Tu crois qu'elle fait des réserves ? Comme les hamsters sauf qu'elle ce n'est pas de la nourriture mais de l'eau salée ?


Soit gentille, tu vois bien qu'elle est mal.


Tu te radoucis trop vite.


Sûrement mais, je suis comme ça. Comme je l'ai dit, je ne suis pas rancunière et… Même si ça me tue de l'admettre, cette fille a raison. Pour Tristan, j'aurais sûrement agi de la même manière. Du moins, au début.


— C'est toi qu'il veut, souffle Blondie – que j'ai un peu oubliée dans ma conversation interne. Alors profites-en puisque tu l'aimes. Pourquoi cherches-tu des excuses pour le repousser ?


— Je ne cherche pas d'excuse pour le repousser, je grimace.


— Vraiment ? Alors pourquoi es-tu tellement obsédée par ses erreurs ?


Ça me tue de l'admettre parce que j'aimerais arracher les yeux de cette fille et donner son corps aux Pictes pour qu'ils la prennent comme femme à tout faire mais… Là elle marque un point.

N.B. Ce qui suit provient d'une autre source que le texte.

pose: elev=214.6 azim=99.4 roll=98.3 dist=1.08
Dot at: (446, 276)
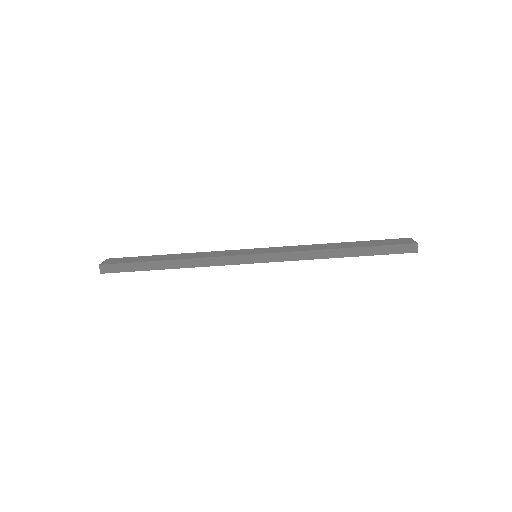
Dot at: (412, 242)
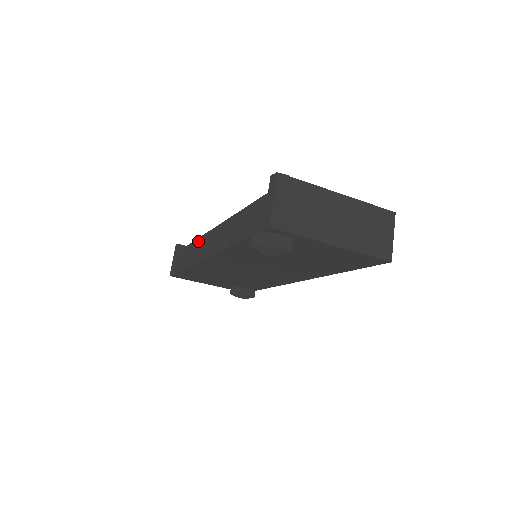
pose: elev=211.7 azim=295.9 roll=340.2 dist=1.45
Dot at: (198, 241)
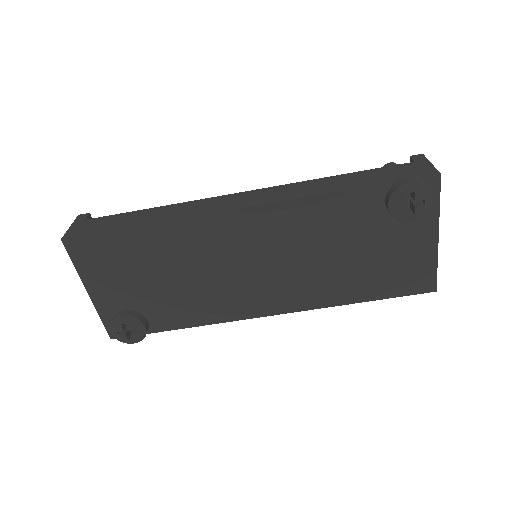
Dot at: (201, 201)
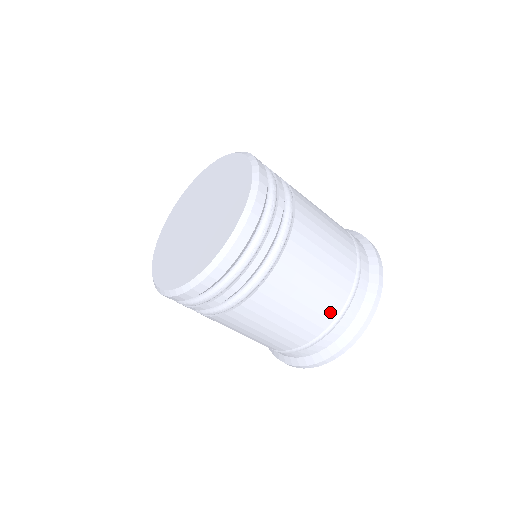
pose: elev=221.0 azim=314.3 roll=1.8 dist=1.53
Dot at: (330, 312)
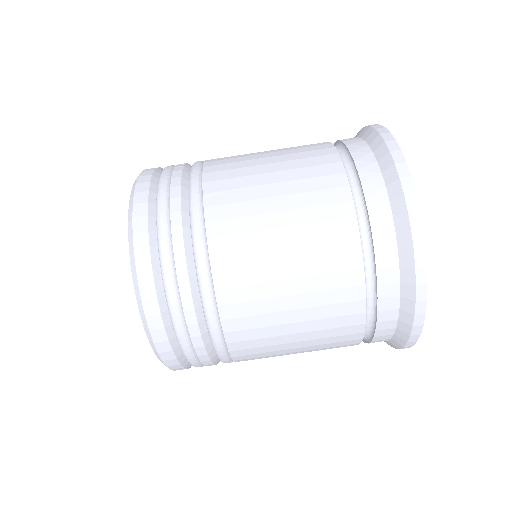
Dot at: occluded
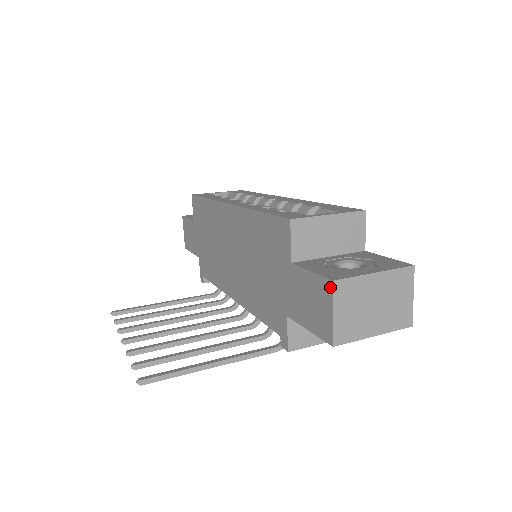
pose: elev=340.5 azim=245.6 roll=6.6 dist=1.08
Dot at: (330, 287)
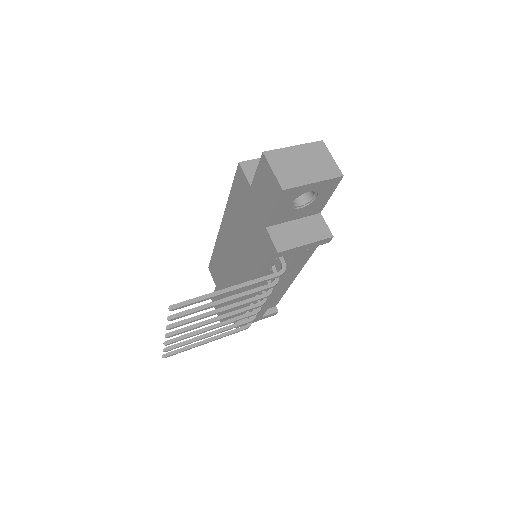
Dot at: (264, 158)
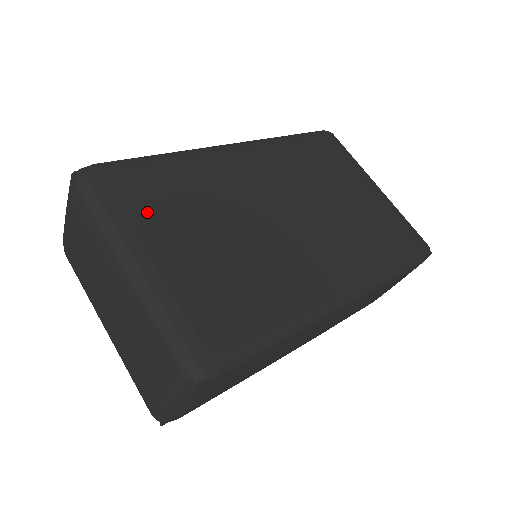
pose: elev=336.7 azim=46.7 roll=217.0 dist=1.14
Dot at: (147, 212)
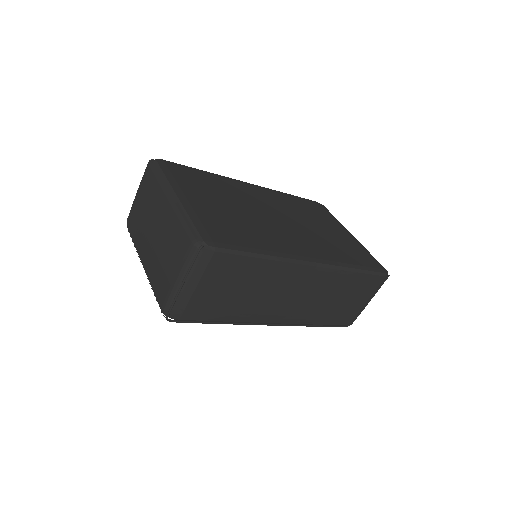
Dot at: (189, 183)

Je me mordille la lèvre. Oui, elle a sans doute un peu raison.


Un peu ?


Bon beaucoup mais… Je ne peux pas m'attacher autant à quelqu'un.


Pourquoi ?


Et là, l'évidence me frappe. Parce que je veux toujours partir d'ici. Parce que je déteste cette époque bien que Tristan – ainsi que tous les chevaliers – ait adouci et rendu agréable le temps passé ici. Parce que quand – je ne veux même pas penser à un si – j'aurais l'occasion de partir d'ici pour rejoindre ma famille, Tristan sera un frein à ma décision. Parce qu'il pourrait me convaincre de rester, ou tout simplement me faire regretter la décision de rentrer à la maison. Et ce n'est pas envisageable. Alors, j’intercepte le moindre de ses faux pas et me concentre dessus dès que j’ai la sensation que la situation m’échappe. Et, en l’occurrence, cette femme m’a donné le plus beau des prétextes pour repousser un Tristan que j’aime un peu trop.


Blondie remarque que j'ai compris et admet qu'elle a raison et souris doucement, presque tendrement et c'est presque flippant.

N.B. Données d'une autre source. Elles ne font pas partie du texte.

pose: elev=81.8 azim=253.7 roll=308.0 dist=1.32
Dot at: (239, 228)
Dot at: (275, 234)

— Contente-toi de l'aimer, reprend-t-elle. Moi je ne le peux pas. Ou plutôt, il ne le veut pas.


Sur ce, elle tourne les talons et me laisse derrière comme une conne. Ben merde alors. Il vient de se passer quoi exactement ?


***


Je me réveille avec des coups frappés à ma porte. Je me lève – complètement à l'ouest – et me dirige en zigzaguant vers ma porte – il n'y a pas à dire, je ne suis pas du matin en ce moment. J'ouvre la porte et me retrouve face à un Bors paniqué, ce qui me réveille totalement.


— Qu'est-ce qui se passe ? je demande.


— Le bébé arrive, dit-il simplement. On a besoin de toi.

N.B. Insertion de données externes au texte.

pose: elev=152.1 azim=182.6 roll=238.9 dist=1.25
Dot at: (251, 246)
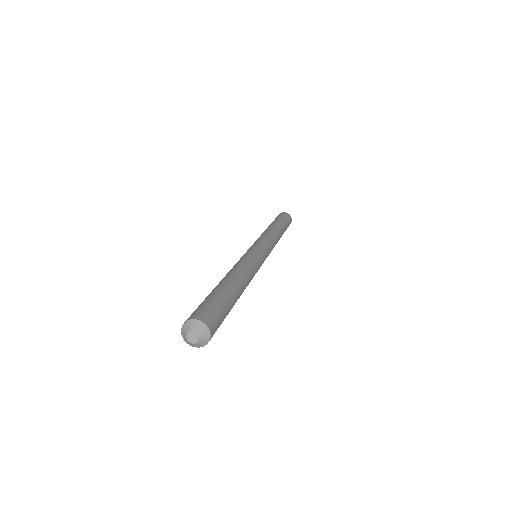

J'ouvre la bouche, la referme, lui fais signe d'attendre, m'habille le plus vite possible et le rejoins. Il m'attrape le poignet et me tire avec lui alors que je lui pose la question que je me pose depuis qu'il m'a demandé de venir.


— En quoi je pourrais aider ?


— J'en sais rien, avoue-t-il. C'est Vanora qui te demande.


On arrive à destination alors que mon poignet demande grâce d'avoir été serré et tiré si fort. Arthur, Dagonet, Gauvain et – à ma grande surprise – Tristan sont là. J'interroge Dag du regard.


— Bors devient un peu… excité quand Vanora accouche, explique-t-il en haussant les épaules.


— J'avais remarqué, je grimace en me massant le poignet.


Arthur fronce les sourcils et vient me prendre le poignet alors que Tristan s'immobilise après avoir fait un pas dans ma direction.


— Bors, gronde Arthur d'une voix réprobatrice – il joue le rôle de la mère ou du père dans cette charmante famille ?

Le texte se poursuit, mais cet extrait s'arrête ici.